By Michael Strelcheck
The recent coronavirus outbreak has rattled the world and gripped its full attention. The ripples of its expression have brought many things to light including the “interconnectedness” of the international economies. As growing concerns over the potential of the virus’ economic impact spread, a dynamic reaction in the world financial markets followed, leaving many governments to wonder how to mitigate the impact on both their populations and economies.

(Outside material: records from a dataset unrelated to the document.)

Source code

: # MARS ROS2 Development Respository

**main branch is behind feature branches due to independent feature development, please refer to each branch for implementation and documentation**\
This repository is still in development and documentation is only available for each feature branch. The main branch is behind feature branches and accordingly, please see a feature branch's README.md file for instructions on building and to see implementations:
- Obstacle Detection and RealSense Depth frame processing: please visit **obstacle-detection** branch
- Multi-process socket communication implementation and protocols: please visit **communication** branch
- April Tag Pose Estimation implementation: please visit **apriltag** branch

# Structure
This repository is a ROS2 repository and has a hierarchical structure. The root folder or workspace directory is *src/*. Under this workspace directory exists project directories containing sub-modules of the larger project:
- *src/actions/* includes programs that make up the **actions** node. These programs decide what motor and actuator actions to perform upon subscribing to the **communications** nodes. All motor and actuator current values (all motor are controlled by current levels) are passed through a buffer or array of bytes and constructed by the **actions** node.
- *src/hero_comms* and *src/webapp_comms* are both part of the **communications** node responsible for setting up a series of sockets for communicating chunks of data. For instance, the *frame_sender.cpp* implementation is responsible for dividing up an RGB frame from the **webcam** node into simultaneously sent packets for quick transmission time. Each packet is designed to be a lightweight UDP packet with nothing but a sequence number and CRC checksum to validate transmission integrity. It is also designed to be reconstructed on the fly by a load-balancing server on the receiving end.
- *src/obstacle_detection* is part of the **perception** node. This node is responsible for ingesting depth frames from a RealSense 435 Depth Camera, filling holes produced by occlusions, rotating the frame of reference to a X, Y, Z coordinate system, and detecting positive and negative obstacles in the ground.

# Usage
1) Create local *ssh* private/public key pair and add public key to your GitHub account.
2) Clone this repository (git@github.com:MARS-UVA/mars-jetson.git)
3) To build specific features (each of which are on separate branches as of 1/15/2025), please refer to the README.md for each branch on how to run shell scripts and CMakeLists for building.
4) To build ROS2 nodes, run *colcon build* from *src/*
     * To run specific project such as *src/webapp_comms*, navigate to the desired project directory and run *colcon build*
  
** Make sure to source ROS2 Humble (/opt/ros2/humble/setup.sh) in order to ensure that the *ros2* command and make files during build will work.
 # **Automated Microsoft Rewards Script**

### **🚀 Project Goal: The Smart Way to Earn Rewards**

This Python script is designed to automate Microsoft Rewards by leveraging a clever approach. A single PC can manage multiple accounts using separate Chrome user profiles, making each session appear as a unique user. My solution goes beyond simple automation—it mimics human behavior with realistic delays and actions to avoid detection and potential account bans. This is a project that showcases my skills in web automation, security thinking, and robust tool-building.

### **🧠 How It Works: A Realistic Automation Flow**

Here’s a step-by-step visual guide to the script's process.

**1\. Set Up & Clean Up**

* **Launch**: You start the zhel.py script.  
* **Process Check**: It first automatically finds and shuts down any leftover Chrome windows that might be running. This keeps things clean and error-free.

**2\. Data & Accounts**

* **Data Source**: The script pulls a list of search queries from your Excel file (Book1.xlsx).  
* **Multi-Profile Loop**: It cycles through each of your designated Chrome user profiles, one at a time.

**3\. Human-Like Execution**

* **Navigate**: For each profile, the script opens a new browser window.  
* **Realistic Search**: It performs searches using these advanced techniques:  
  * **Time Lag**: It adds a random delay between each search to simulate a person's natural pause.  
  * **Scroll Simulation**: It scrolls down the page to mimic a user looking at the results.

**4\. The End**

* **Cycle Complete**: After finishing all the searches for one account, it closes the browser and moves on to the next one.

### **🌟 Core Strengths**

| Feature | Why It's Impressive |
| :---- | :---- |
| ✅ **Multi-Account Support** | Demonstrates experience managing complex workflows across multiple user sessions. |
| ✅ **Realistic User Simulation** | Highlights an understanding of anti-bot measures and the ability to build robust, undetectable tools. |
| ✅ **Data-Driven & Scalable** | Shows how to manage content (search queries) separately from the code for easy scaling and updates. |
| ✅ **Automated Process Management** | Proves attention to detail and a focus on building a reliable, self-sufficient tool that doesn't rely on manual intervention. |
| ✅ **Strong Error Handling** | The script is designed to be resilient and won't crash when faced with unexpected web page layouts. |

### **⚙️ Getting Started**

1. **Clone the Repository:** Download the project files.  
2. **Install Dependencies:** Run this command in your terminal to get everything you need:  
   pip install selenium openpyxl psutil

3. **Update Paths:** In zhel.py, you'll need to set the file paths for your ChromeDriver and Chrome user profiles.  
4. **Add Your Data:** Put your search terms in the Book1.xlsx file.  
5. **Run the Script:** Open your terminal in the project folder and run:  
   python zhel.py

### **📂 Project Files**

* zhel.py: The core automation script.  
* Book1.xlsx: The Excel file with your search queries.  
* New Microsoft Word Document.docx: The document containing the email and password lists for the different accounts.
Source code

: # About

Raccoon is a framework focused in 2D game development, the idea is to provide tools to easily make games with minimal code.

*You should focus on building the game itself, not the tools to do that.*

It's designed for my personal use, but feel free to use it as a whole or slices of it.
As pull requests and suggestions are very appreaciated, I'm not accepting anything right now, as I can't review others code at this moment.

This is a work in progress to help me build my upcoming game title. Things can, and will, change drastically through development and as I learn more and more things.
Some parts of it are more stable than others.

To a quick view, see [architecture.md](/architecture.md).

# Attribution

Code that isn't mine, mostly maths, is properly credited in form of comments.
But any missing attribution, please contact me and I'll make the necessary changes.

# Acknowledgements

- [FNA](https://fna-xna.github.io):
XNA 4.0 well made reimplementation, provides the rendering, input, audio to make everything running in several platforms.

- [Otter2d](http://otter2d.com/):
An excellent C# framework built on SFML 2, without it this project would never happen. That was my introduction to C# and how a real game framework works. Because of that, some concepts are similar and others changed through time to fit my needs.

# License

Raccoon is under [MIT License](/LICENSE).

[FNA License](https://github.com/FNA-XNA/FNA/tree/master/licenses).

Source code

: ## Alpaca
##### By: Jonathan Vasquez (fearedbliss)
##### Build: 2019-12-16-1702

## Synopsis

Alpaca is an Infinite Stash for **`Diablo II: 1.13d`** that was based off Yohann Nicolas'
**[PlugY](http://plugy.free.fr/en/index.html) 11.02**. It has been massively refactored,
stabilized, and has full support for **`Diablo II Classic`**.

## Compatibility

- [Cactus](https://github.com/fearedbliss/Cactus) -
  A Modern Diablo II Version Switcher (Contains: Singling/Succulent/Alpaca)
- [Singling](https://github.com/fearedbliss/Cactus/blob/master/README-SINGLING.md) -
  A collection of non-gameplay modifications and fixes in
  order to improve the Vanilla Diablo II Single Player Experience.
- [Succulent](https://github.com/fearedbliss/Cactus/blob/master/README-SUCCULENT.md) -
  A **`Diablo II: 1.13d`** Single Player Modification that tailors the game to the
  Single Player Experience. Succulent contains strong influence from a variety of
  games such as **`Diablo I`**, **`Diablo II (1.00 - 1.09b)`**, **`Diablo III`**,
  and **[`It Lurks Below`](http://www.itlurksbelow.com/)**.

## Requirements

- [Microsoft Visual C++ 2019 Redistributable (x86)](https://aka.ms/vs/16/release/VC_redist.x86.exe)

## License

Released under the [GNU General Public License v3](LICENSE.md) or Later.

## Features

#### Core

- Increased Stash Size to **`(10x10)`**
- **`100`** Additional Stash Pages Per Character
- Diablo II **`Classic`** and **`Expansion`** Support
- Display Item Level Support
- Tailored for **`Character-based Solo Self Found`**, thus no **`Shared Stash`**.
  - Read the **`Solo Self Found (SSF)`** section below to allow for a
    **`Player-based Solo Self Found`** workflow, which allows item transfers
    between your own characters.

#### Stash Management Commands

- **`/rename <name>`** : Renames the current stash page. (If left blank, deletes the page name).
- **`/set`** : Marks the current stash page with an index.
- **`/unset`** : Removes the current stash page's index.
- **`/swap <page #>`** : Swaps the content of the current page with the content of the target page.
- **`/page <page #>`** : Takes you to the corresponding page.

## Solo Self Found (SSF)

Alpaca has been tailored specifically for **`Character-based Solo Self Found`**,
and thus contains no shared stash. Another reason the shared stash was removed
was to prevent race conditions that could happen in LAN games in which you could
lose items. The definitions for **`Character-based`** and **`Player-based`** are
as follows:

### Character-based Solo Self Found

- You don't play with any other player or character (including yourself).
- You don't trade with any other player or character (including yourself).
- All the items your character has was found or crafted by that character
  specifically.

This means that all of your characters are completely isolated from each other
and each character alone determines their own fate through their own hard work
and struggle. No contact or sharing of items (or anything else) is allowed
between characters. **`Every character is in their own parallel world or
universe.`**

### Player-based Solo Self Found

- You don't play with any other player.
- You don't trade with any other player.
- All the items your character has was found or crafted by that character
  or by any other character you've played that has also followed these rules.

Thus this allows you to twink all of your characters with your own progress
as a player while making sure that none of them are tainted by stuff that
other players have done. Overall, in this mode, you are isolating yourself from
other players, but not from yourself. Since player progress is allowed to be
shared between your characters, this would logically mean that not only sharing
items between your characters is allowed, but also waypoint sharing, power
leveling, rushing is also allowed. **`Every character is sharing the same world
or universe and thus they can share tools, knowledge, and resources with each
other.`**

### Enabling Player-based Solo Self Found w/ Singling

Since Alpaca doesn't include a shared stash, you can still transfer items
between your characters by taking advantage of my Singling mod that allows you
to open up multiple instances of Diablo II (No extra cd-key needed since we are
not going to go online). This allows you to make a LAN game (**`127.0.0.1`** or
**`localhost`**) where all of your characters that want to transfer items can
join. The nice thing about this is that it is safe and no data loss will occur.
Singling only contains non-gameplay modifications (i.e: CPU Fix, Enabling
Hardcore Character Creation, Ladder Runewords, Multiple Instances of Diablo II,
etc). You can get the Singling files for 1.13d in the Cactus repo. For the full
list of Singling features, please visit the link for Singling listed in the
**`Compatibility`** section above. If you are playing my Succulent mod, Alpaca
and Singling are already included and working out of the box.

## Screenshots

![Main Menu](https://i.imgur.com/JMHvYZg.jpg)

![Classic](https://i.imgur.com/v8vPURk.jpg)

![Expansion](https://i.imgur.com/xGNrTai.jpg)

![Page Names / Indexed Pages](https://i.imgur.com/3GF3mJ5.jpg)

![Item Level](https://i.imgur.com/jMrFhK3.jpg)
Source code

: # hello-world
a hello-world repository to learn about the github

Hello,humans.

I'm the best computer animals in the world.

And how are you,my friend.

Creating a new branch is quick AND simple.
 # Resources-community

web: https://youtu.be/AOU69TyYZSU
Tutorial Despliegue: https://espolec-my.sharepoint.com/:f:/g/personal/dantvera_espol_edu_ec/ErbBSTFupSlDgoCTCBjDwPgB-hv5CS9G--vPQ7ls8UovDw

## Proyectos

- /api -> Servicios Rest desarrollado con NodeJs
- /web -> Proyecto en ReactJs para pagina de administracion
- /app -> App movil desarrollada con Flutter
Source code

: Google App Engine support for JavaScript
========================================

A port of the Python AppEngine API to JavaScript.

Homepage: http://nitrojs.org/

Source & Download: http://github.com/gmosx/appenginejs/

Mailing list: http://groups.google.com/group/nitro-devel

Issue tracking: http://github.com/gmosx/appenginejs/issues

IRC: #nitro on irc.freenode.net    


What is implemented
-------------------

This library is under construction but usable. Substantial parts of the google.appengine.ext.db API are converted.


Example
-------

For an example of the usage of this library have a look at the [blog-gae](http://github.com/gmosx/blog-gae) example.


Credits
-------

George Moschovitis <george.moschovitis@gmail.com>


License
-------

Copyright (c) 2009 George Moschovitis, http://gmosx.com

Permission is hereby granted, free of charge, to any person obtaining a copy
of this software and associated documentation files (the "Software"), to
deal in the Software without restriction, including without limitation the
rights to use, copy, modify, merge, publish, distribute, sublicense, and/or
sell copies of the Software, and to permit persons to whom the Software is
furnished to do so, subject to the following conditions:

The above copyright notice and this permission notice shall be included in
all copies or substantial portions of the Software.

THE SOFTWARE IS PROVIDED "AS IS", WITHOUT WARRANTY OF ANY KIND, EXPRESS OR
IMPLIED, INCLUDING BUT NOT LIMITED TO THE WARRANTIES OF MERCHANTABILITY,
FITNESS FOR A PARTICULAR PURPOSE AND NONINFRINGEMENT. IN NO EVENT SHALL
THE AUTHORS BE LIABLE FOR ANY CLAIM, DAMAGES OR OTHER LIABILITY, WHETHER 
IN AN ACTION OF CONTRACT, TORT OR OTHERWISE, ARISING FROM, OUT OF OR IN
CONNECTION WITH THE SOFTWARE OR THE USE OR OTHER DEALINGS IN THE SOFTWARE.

As the seriousness of the pandemic has progressed, the crisis has highlighted the divide between different political viewpoints and their effectiveness in serving their citizenry. This has brought on critical comments towards various world governments and their responses, which have strained their relationships. For example, China, being a communistic country, was able to completely isolate large populated areas in order to try and contain the virus, whereas democratic nations felt obligated to focus first on preventive measures without drastically limiting their citizens and their industry. Although different responses, they make sense for those nations and their systems of governance.
Our country’s response has also been shaped by our ideology due to our capitalistic form of government and its commitment to prosperity. Democracies like ours tend to allow individuals to respond in the way they feel is best, but there’s a heated debate about whether our nation’s unique response was too influenced by economic concerns rather than humanitarian ones.
The threat of the pandemic has intensified the pressure on our nation’s political process and the need to heal the gulf between our political parties. On one hand we have our system of capitalism, which has been highly successful that’s being challenged by a growing interest in socialism and it’s values. The question that’s facing the American conscience is, “Where does the line between business and individual concerns need to be drawn?” Or, due to the present crisis, could this be a time for a bold new perspective?
Recently, Jamie Dimon, CEO of JPMorgan Chase, wrote an article in TIME Magazine entitled, HOW TO SAVE CAPITALISM: Businesses and governments must collaborate better to create opportunity for all. His thoughts got my attention for he seemed to be proposing a common sense pathway for how to solve our country’s current divide – that of active collaboration. Dimon begins with, “Capitalism may be at a tipping point. For too long, policymakers, governments and business leaders have done a poor job of helping those who have been left behind, and lost sight of how capitalism can create more opportunity for all. It’s not hard to see why some are losing faith in our system, particularly the younger generation.”
How to save our system is the question. Interestingly, there is a committed movement being generated by large corporations to do just that. In August of last year more than 180 CEO’s of leading companies signed the “Business Roundtable” statement of corporate purpose, committing to creating economic opportunity for all customers, employees, shareholders and communities. “It’s a call to action to do more for everyone who works for us, and society in general.” said Dimon.
It seems that this is a serious effort for these companies are putting money “where their mouth is” with JPMorgan Chase investing $200 million in the city of Detroit, and United Technologies investing $1.3 billion through its Employee Scholar Program, helping workers earn more than 40,200 educational degrees. To some this may seem like too little too late, where others may herald these investments has overly generous and enabling, but these actions do provide a “fertile ground” for further discussions on “collaboration” to take place.
Dimon ends his comments with, “Capitalism has been the most successful economic system in history. But we can improve upon it to help solve society’s problems and lift up our people. Now is the time.”
Dimon’s comments are eerily prophetic, for the pandemic has suddenly increased the urgency for our government to come together. Perhaps America’s “abundant” future lies in fusing the separate interests of “capital and labor” into a mutual relationship where both can gain. Maybe it’s finally time for our country’s psyche to lose the selfish attitude that there can only be one winner! I think Dimon and many other corporate executives are beginning to realize that financial success is much richer when shared.